The S3 inference chip released by Sunrise in January 2026 is designed to seize the initiative in aspects such as inference efficiency, cost and supply certainty in advance. In previous media interviews, the Sunrise team mentioned that in the actual delivery of the S1 and S2 chips, the vast majority of computing power was used for inference scenarios, which prompted the S3 to be fully designed with a dedicated inference-only architecture. Different from mainstream GPUs, the S3 does not pursue integrated training and inference capabilities, but concentrates its transistor and power consumption budget on maximizing inference efficiency.
In terms of memory selection, the S3 does not adopt the high-bandwidth memory (HBM) that is standard for integrated training and inference GPUs, but chooses the low-power memory (LPDDR) commonly used in mobile phones and laptops.
If we compare video memory to a "warehouse", HBM is like a three-dimensional warehouse built at an ultra-wide high-speed intersection, with the advantages of extremely high bandwidth and fast data access, but it is expensive, and the advanced packaging capacity is concentrated in a small number of manufacturers such as TSMC, leading to tight supply. In comparison, the bandwidth of a single LPDDR chip is lower than that of HBM, but its capacity can be made larger, the cost is lower, and the supply chain is more reliable.
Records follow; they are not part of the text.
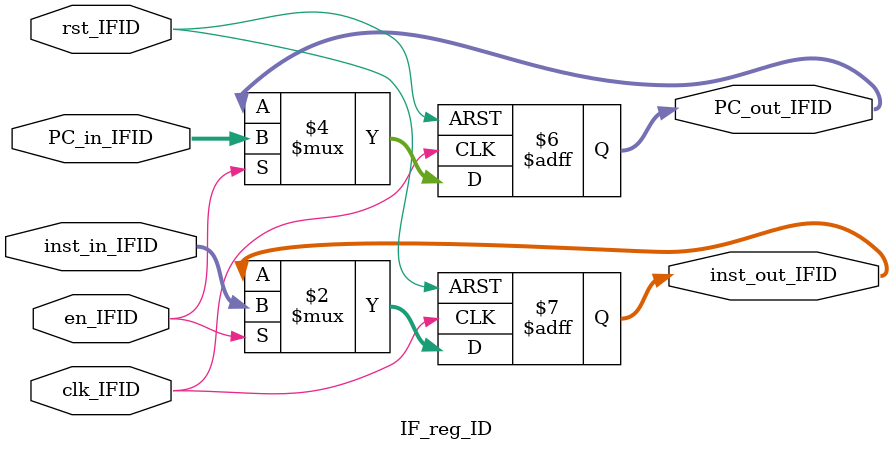
<source format=v>
module IF_reg_ID(clk_IFID, rst_IFID, en_IFID, PC_in_IFID, 
  inst_in_IFID, PC_out_IFID, inst_out_IFID);
  input wire clk_IFID;
  input wire rst_IFID;
  input wire en_IFID;
  input wire [31:0]PC_in_IFID;
  input wire [31:0]inst_in_IFID;
  output reg [31:0]PC_out_IFID;
  output reg [31:0]inst_out_IFID;

  always @(negedge clk_IFID or posedge rst_IFID) begin
    if(rst_IFID) begin
      PC_out_IFID <= 32'b0;
      inst_out_IFID <= 32'b0;
    end else if(en_IFID) begin
      PC_out_IFID <= PC_in_IFID;
      inst_out_IFID <= inst_in_IFID;
    end    
  end
endmodule

</source>
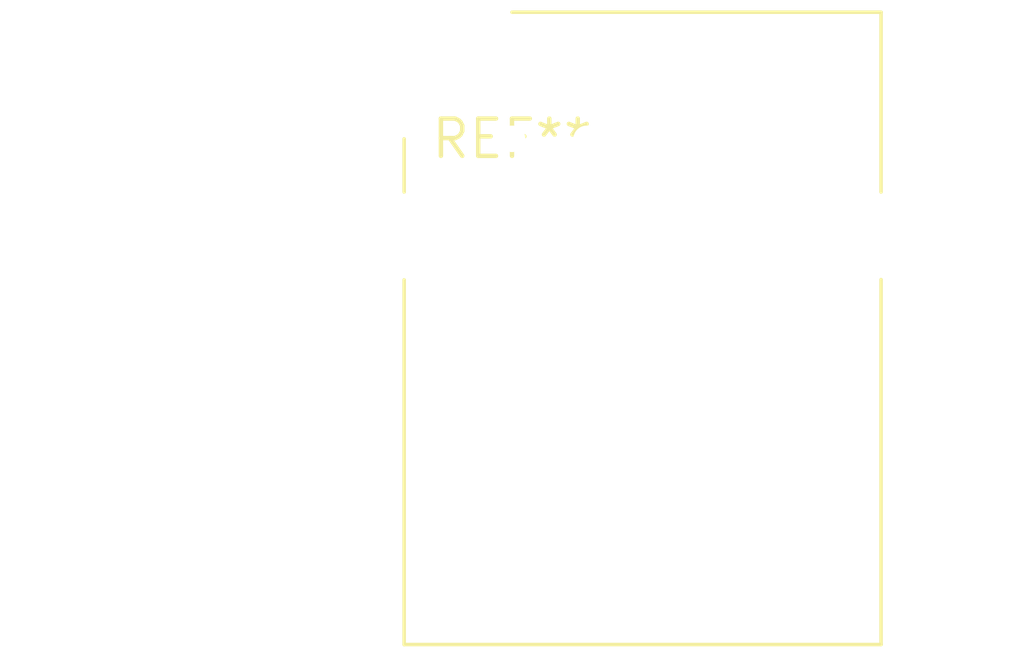
<source format=kicad_pcb>
(kicad_pcb (version 20240108) (generator pcbnew)

  (general
    (thickness 1.6)
  )

  (paper "A4")
  (layers
    (0 "F.Cu" signal)
    (31 "B.Cu" signal)
    (32 "B.Adhes" user "B.Adhesive")
    (33 "F.Adhes" user "F.Adhesive")
    (34 "B.Paste" user)
    (35 "F.Paste" user)
    (36 "B.SilkS" user "B.Silkscreen")
    (37 "F.SilkS" user "F.Silkscreen")
    (38 "B.Mask" user)
    (39 "F.Mask" user)
    (40 "Dwgs.User" user "User.Drawings")
    (41 "Cmts.User" user "User.Comments")
    (42 "Eco1.User" user "User.Eco1")
    (43 "Eco2.User" user "User.Eco2")
    (44 "Edge.Cuts" user)
    (45 "Margin" user)
    (46 "B.CrtYd" user "B.Courtyard")
    (47 "F.CrtYd" user "F.Courtyard")
    (48 "B.Fab" user)
    (49 "F.Fab" user)
    (50 "User.1" user)
    (51 "User.2" user)
    (52 "User.3" user)
    (53 "User.4" user)
    (54 "User.5" user)
    (55 "User.6" user)
    (56 "User.7" user)
    (57 "User.8" user)
    (58 "User.9" user)
  )

  (setup
    (pad_to_mask_clearance 0)
    (pcbplotparams
      (layerselection 0x00010fc_ffffffff)
      (plot_on_all_layers_selection 0x0000000_00000000)
      (disableapertmacros false)
      (usegerberextensions false)
      (usegerberattributes false)
      (usegerberadvancedattributes false)
      (creategerberjobfile false)
      (dashed_line_dash_ratio 12.000000)
      (dashed_line_gap_ratio 3.000000)
      (svgprecision 4)
      (plotframeref false)
      (viasonmask false)
      (mode 1)
      (useauxorigin false)
      (hpglpennumber 1)
      (hpglpenspeed 20)
      (hpglpendiameter 15.000000)
      (dxfpolygonmode false)
      (dxfimperialunits false)
      (dxfusepcbnewfont false)
      (psnegative false)
      (psa4output false)
      (plotreference false)
      (plotvalue false)
      (plotinvisibletext false)
      (sketchpadsonfab false)
      (subtractmaskfromsilk false)
      (outputformat 1)
      (mirror false)
      (drillshape 1)
      (scaleselection 1)
      (outputdirectory "")
    )
  )

  (net 0 "")

  (footprint "RJ45_Cetus_J1B1211CCD_Horizontal" (layer "F.Cu") (at 0 0))

)

</source>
As the tasks processed by Agents become more and more complex, apart from computing speed, whether the video memory can accommodate the model, long contexts and temporary memory during operation, is becoming the key to inference efficiency. After expanding the "warehouse" capacity with LPDDR, and then reducing the amount of data that needs to be transferred for each token through low-precision computing, the overall inference efficiency can be better.
Apart from technology, in terms of independent and controllable supply chain, some of CXMT's LPDDR5X products have entered mass production in 2025, and the R&D of the next-generation LPDDR6 is nearing completion, which means domestic storage manufacturers have had initial supply capacity. For domestic inference chip companies that also adopt this route, they do not have to fully rely on overseas supply chains in the storage segment.
Since the end of last year, Moore Threads, Mthreads, Biren Technology and other companies have been listed one after another, and the pipeline of to-be-listed companies also includes Enflame Technology, Kunlunxin and other players. Inference computing power is still a bottleneck in the AI industry chain. Entrepreneurship focused on dedicated inference architectures, processing-in-memory, and computing power scheduling remains very active, with capital and talents continuing to pour in. However, after the boom, capacity release and technical route differentiation will push the industry into a performance realization phase.
Sunrise is right at this turning point.
The mass production of two generations of chips has provided sufficient engineering experience, and the differentiated route bet on by S3 is also showing new value at a time when the industry is competing for "unit token cost". But at present, the innovation is only half completed. Whether this technical combination can perform stably in large-scale delivery, and whether the cost curve of millions of tokens can decline as expected, the remaining half of the answer will be left to the market.